フランの目は、とてつもないほどにキラキラしていた。
「あ、あの」
「なんだ」
「そ、それ……わたしにもわけて」
「ああ、いいよ」
フランなりに、この台詞はかなり勇気がいるだろう。
嫌いな、下手をすれば見下していた相手に、おこぼれを預かろうとするのだ。
俺はもちろん拒否しない。
クラス皆で食べていたクッキーを、俺に渡す時だけ渋い顔をする女の子を思い出す。あの目を見たときの、俺の悲しみを味あわせるわけにはいかぬ。
これは互いの譲歩だ。認め合う精神を、遠まわしに確立したのだ。
「ほら、落とすなよ」
俺が手渡しをする。
フランは、ちゃんと素直に受け取った。
仮にフランが「なんで分けてくれないの?」とか言い出したら、目の前で全部食ってやるつもりだった。

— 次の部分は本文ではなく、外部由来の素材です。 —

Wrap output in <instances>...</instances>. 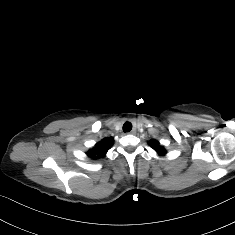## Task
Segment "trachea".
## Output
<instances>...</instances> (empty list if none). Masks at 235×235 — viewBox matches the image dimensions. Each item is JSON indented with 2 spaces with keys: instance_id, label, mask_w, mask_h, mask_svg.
I'll return each instance as SVG.
<instances>
[{
  "instance_id": "obj_1",
  "label": "trachea",
  "mask_w": 235,
  "mask_h": 235,
  "mask_svg": "<svg viewBox=\"0 0 235 235\" xmlns=\"http://www.w3.org/2000/svg\"><path fill=\"white\" fill-rule=\"evenodd\" d=\"M132 129V124L130 122H125L123 125V131L129 132Z\"/></svg>"
}]
</instances>
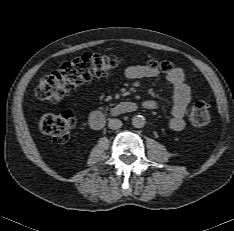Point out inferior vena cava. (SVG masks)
<instances>
[{"label":"inferior vena cava","mask_w":234,"mask_h":231,"mask_svg":"<svg viewBox=\"0 0 234 231\" xmlns=\"http://www.w3.org/2000/svg\"><path fill=\"white\" fill-rule=\"evenodd\" d=\"M108 127L112 130H116L122 127V122L119 119H110L108 122Z\"/></svg>","instance_id":"obj_1"}]
</instances>
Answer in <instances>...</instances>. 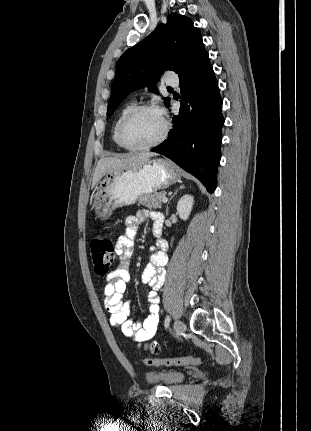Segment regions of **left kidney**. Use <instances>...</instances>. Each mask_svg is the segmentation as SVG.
<instances>
[{
    "label": "left kidney",
    "mask_w": 311,
    "mask_h": 431,
    "mask_svg": "<svg viewBox=\"0 0 311 431\" xmlns=\"http://www.w3.org/2000/svg\"><path fill=\"white\" fill-rule=\"evenodd\" d=\"M193 204V196H189V194H185V196H182V198H180L177 204L178 216L181 217V219H188L192 212Z\"/></svg>",
    "instance_id": "1"
}]
</instances>
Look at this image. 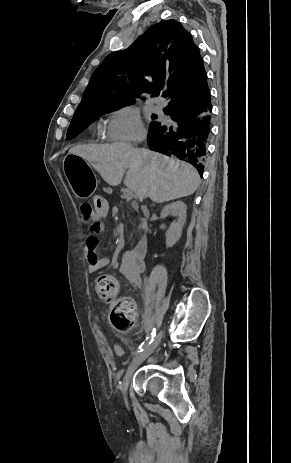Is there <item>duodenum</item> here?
<instances>
[{
  "instance_id": "obj_1",
  "label": "duodenum",
  "mask_w": 291,
  "mask_h": 463,
  "mask_svg": "<svg viewBox=\"0 0 291 463\" xmlns=\"http://www.w3.org/2000/svg\"><path fill=\"white\" fill-rule=\"evenodd\" d=\"M139 209L146 215L148 216V206L145 204V203H142L140 206H139ZM147 250H148V240L147 238H142L140 239L135 248H134V251L139 255V256H142V257H145L146 254H147Z\"/></svg>"
}]
</instances>
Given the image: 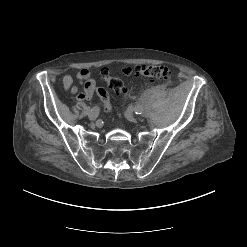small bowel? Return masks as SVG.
<instances>
[{
    "mask_svg": "<svg viewBox=\"0 0 247 247\" xmlns=\"http://www.w3.org/2000/svg\"><path fill=\"white\" fill-rule=\"evenodd\" d=\"M76 77L83 87V92L77 95V99L79 101L90 100L96 89V83L90 71L88 69H81L78 71ZM62 84L65 90L70 93L76 94L78 92V87L73 85V77L71 75H65L62 79Z\"/></svg>",
    "mask_w": 247,
    "mask_h": 247,
    "instance_id": "c3829d8e",
    "label": "small bowel"
}]
</instances>
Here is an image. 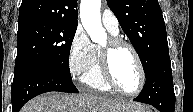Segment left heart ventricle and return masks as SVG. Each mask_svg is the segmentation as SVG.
<instances>
[{
  "label": "left heart ventricle",
  "instance_id": "obj_1",
  "mask_svg": "<svg viewBox=\"0 0 193 112\" xmlns=\"http://www.w3.org/2000/svg\"><path fill=\"white\" fill-rule=\"evenodd\" d=\"M107 41L102 45L106 46ZM111 70L118 85L127 92L139 86L140 75L134 55L127 47H120L111 54Z\"/></svg>",
  "mask_w": 193,
  "mask_h": 112
}]
</instances>
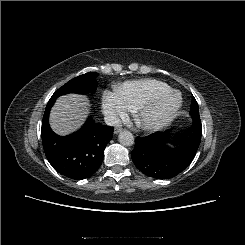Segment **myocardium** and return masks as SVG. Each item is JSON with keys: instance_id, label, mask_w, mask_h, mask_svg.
<instances>
[{"instance_id": "myocardium-1", "label": "myocardium", "mask_w": 245, "mask_h": 245, "mask_svg": "<svg viewBox=\"0 0 245 245\" xmlns=\"http://www.w3.org/2000/svg\"><path fill=\"white\" fill-rule=\"evenodd\" d=\"M173 96H178V101L173 107L164 113L149 116L150 112H152L160 103ZM182 102V95L177 90H170L165 93L157 94L134 108L133 113L135 123L138 127L146 131L159 130L177 115L182 106Z\"/></svg>"}]
</instances>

うん、フランは思っていたよりも、人を認める柔軟さがある。
「おいしいだろ」
「……そうね」
夢中になって食べているところを見ていると、ちょっと和んだ。ガキ4少女3幼女3くらいのだろうか。
*
休憩も終わり、ちょっと探索すると、遠くにチョトブを見つけた。
よし、こっからが重要だ、タイミングを計って問いたださねば。
「ねぇ」
そう思っていると、フランが話しかけてきた。
「なんだ?」
「ちょっとこっち」
フランがちょいちょいと手招きをするので、俺はそのまま従う。
見ると、フランの手には石ころが置いてあった。もう片方の手には……チョトブのカード!
俺は思わず仰け反る。
「うぉおぃ!」
「大丈夫よ、当てたりしないから。見て」
本当だろうか。
とりあえず、疑うのも悪いので見ることにする。何かあるのだろうか。
暫くの間じっとみていると、なんだろう、ちょっとちかちかしてきた。
「目を逸らさない」
「はい、すみません」
真剣な声音だったので、つい謝ってしまった。
いやいや、余計なことを考えちゃ駄目だ。とりあえず見る。チカチカが若干だが強くなってきた。目が疲れる。
「すこしだけ、瞬きしないで」
「おう……まぶし!」
突如目がくらむ。時々見えていた光が、一層強くなったのだ。
「目がぁああっ!」
「濁った目を掃除したわ」
畜生、信じた俺が馬鹿だったぜ。目潰ししやがった!
目を擦りながら、恨みの視線をフランに送ろうとして、
「ん、あり?」
開いた視界の中に、何か違和感のようなものを見つけた。
フランの手に持つ石が、光の線を辿って俺の左目にたどり着く。
「これは」
「魔力の流れ。わたしが無理矢理送り込んだから今ははっきりと見えるだろうけど、本当は感じる程度にしかわからない。魔法は、その人の意識が表層に出てくるの」
「つまり?」
「……魔力をもった生き物相手なら、その予備動作がちょっとだけわかるの」
理解力の良くない俺に、仕方無しと説明してくれる。
つまりこれは、気配が読めるとかそういう感じなのか。
「わたしに、剣を向けて見て」
「あ、ああ。水の剣……こうか?」
「何かわからない?」
「あ、なんかがフランに向かっている気がする」
魔法じゃなくても、意識から来る大体の予備動作がわかるのか。便利やな。
もしかしてこれ、昨日言ってた博士の、敵を捉える方法ってやつじゃないのか。
「本当は、強化チョトブと一時間くらい戦っていればよめるのよ。あなたは察しが悪すぎるから、無理矢理あけた」
「さいですか」
察しが悪いといわれても、俺のせいじゃないよ。
ただ、話から察するにこれはチョトブにも有効という事だ。
俺がどうやってフランから聞き出そうと考えている間に、彼女から教えてくれるとは。
「よっしゃ! これからはどんどん狩っていこうじゃないか!」
これが出来れば、あの早いチョトブ相手にも全然立ち向かえる!
まだ二日目だが、このミッションはもう終りっぽいぜよ。
俺は意気揚々と、遠くにいたチョトブに近づく。俺とチョトブがにらみ合っていると、
「コンボ! チョトブチョトブチョトブチョトブ!」
「え?」
チョトブに対して、計四枚のカードがコンボとして発射される。
そう思った次の瞬間には、俺の腹にとてつもない一撃が。